Top critical review
1.0 out of 5 starsA technological mess - better off with an iPod
Reviewed in the United States on September 16, 2020
My principal use for a camera is to take close-up photos of insects and other small creatures. 20 years ago I was lugging around a heavy SLR camera, macro lenses, flash attachments and assorted gear. Then I saw an article on using a compact camera to take excellent insect close-ups. I soon found I could take better pictures of bugs with a Nikon Coolpix that I ever could with my heavy SLR rig.
Since then I have gone through several Nikon and Pentax compacts with great results, except maybe their lives in the field were somewhat short for a camera. When it became time to replace my last one a year ago (a 'waterproof' WG-10 that wasn't), I was attracted by the supposed features of the Lumix LX-10 and thought this might be a useful closeup compact camera.
What I found was that Lumix is loaded with TCBH (Too Clever By Half) technology that makes it useless for anything more complicated that the most basic point-and-shoot-on-automatic. In every other compact I have used in macro mode, you depress the shutter button and a focusing screen pops up around the aiming point and you adjust and shoot. With Lumix TCBH, the focusing screen pops up in some random part of the main screen, there's no way to align it with the aiming point so you wind up with a perfectly focused picture that doesn't contain whatever it was you tried to photograph in the first place.
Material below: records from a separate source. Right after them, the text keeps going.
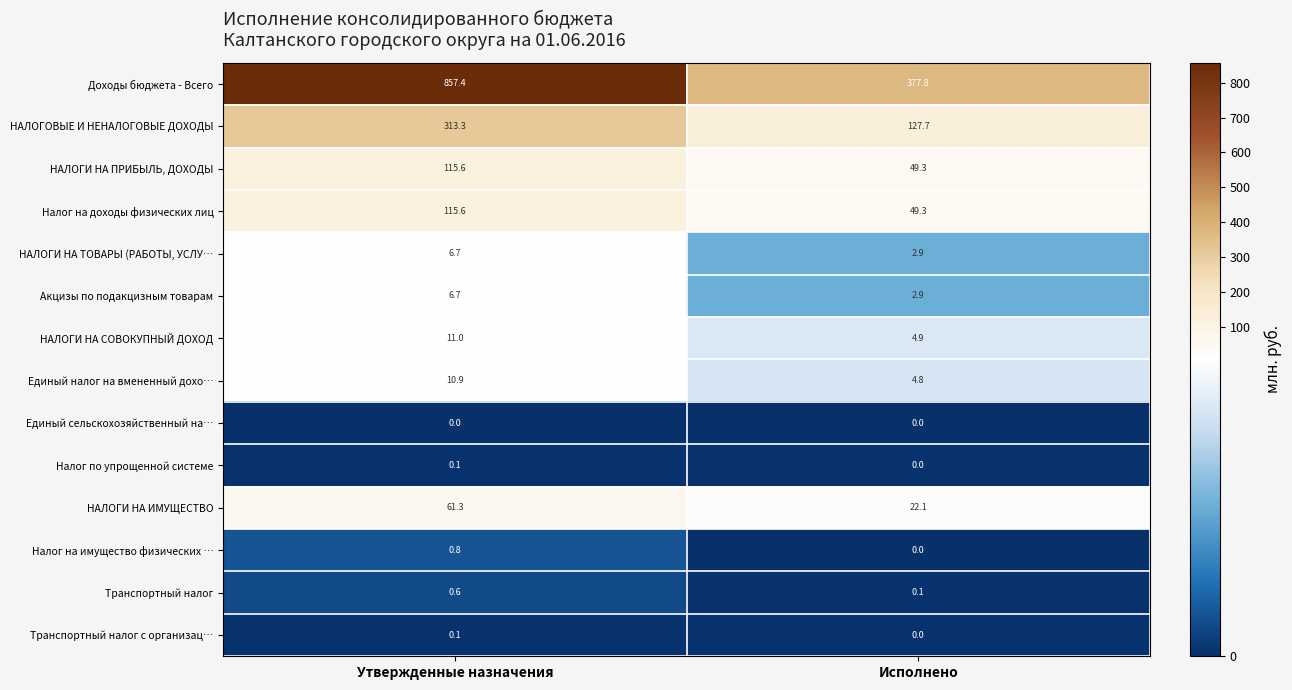

True or false: Транспортный налог с организац… has a value of 0.0 at Исполнено.

True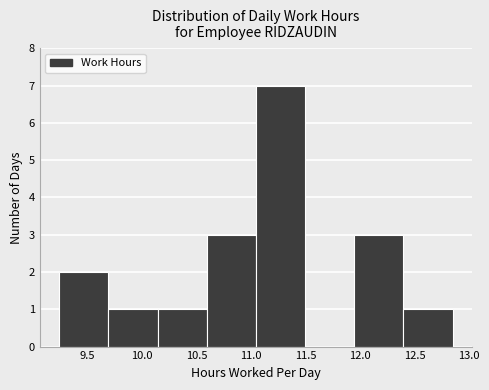

How tall is the bar that spans 10.15 to 10.60 on the x-axis? Neither the bar edges nor the heights are printed on the chart, so give them approximately, as read against the axes.

1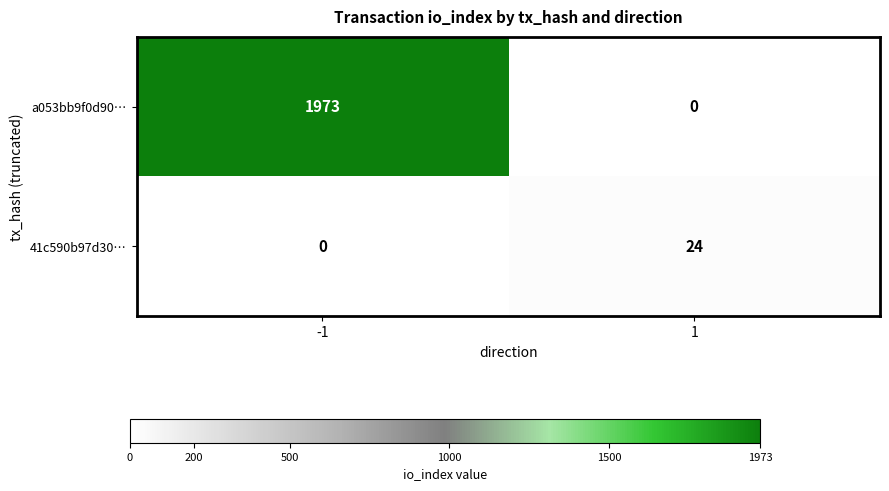

Rank the series at -1 from lowest to highest value.

41c590b97d30…, a053bb9f0d90…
The Lumix developer imps have tried to pack all the features of six full-sized DSLRs into one compact camera. The result is a view screen with more gizmos than the pilot of an advanced fighter plane has on his HUD. However, something as basic as a flash seems to be too complicated for them. Or maybe not complicated enough. The flash unit on this camera is blocked on the automatic settings and several of the other camera modes. Supposedly the TCBH internal sensors will automatically provide the correct exposure. They often don't. In other un-clever brands you would just pop the button that raises the flash, take a shot, and adjust your position as necessary. With Lumix TCBH, you have to change to a mode where the flash actually works, which means navigating through several complex menu screens to set the new mode up; meanwhile the bug has flown, the flower has gone to seed, or the sun has gone down.
After finding Lumix's instruction book only marginally useful in explaining the TCBH quirks, I tried that font of all practical knowledge, YouTube. Unfortunately the few people there that use Lumix for close-ups use a different model from mine. This means different software. Anyone looking for advice on Windows from a community that only uses Macs will know what I mean.
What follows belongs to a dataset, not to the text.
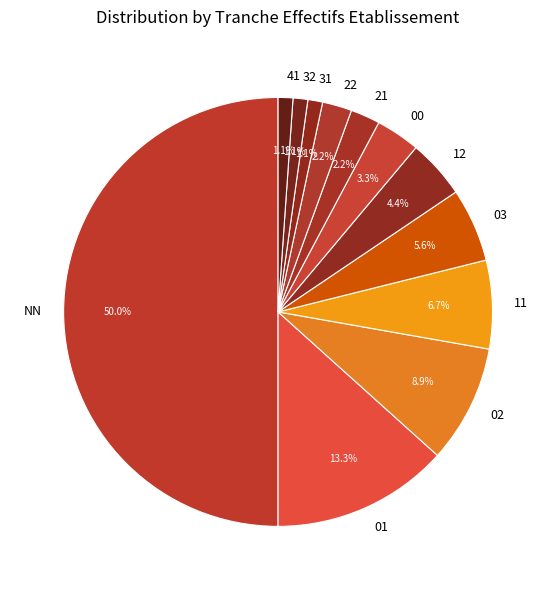

Count the number of slices in the pie.

12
The great irony is that while Lumix and its TCBH developers are working through their Hassleblad Envy issues, miniature optical technology is vastly improving all around them. An iPhone can take closeups that are better than my long ago efforts with an SLR. I still go out with the Lumix trying to figure out how to get it to do what any Coolpix can, but if I see something I really must capture, I have my iPod along.